Your mileage may vary.

22
Bob Dylan 1965
Highway 61 Revisited
It's wild and exuberant, swirling with Dylan's surreal free-association lyrics and spiked with Mike Bloomfield's raw electric guitar licks. Most of it sounds like a party.
21
Pink Floyd 1973
Dark Side Of The Moon
I started out thinking "The more I listen to this, the more I find myself liking the second side better because that's where most of the songs are." Then, I went to verify that, and realized that the sound collages - the clocks, airplanes, running, twiddling synthesizers, etc. - don't really take up much of the record. They're interstitial, intros, etc.. And they're only extraneous if you're thinking about the first side as a collection of separate songs, and not as parts of the great tapestry Pink Floyd wove them into. And if I was to discount the entire first side because it's not as song-oriented, I'd miss out on the actual songs: "Breathe", "Time", and perhaps my favorite Floyd song ever, "That Great Gig In The Sky". So, yes, side two is great - "Money", "Us And Them", "Brain Damage", etc. - but, so is side one. Maybe side one's even better.

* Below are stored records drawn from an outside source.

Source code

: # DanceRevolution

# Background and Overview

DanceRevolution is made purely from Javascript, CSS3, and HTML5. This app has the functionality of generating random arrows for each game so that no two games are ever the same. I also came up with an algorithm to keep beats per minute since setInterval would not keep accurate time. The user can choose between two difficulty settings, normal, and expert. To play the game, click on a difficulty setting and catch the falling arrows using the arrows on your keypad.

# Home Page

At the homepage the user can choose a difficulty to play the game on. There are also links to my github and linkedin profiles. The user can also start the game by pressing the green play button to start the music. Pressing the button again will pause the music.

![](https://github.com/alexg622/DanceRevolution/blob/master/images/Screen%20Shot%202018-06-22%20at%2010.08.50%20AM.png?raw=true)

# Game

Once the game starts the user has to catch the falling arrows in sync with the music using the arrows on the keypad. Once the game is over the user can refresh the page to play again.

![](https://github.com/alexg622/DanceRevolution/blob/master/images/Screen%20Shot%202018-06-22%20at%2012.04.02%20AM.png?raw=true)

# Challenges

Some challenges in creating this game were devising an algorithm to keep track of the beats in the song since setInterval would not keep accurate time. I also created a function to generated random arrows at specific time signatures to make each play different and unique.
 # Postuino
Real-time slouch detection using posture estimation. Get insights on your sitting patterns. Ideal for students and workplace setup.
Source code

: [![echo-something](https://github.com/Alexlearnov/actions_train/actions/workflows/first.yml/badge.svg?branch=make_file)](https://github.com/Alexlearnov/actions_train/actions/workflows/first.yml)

Every histo tells a story, don't it:

6 thoughts on “The List 2010, #30-21

  1. platosearwax

    I really need to get some Drake. He is one of those odd holes I have in my musical life, getting referenced everywhere but I never seemed to get anything.

    I played the hell out of So in ’86 (Tony Levin rules). I think everyone I knew got sick of hearing Loveless in ’91.

    Animals is the best Floyd.

  2. cleek

    Animals is the best Floyd.

    sometimes i feel the same way. i certainly listen to Animals much more than i do DSotM. but Meddle is gaining.

    I think everyone I knew got sick of hearing Loveless in ‘91.

    :)
    nobody i knew liked it.

    I think everyone I knew got sick of hearing me play Loveless in ‘91.

    i never tried playing it for anyone else. didn’t think it would go over well with my friends.

    re Drake. definitely get Pink Moon. all his other stuff is saturated with awful 70’s strings.

  3. Mr Furious

    I prefer the eponymous Gabriel records by a wide margin in retrospect, but I was certainly into So at the time, and it set the hook that had me go back and buy the earlier solo stuff.

    I should go back and give So another listen, now. Being overplayed certainly contributed to my downgrading it.

    I agree about Meddle being the playful or relaxed Floyd album. When I lived with a roommate in college who had a serious hi-fi set up and tons of vinyl, it was the Floyd album I always reached for first. I just loved kiking back to Side 1.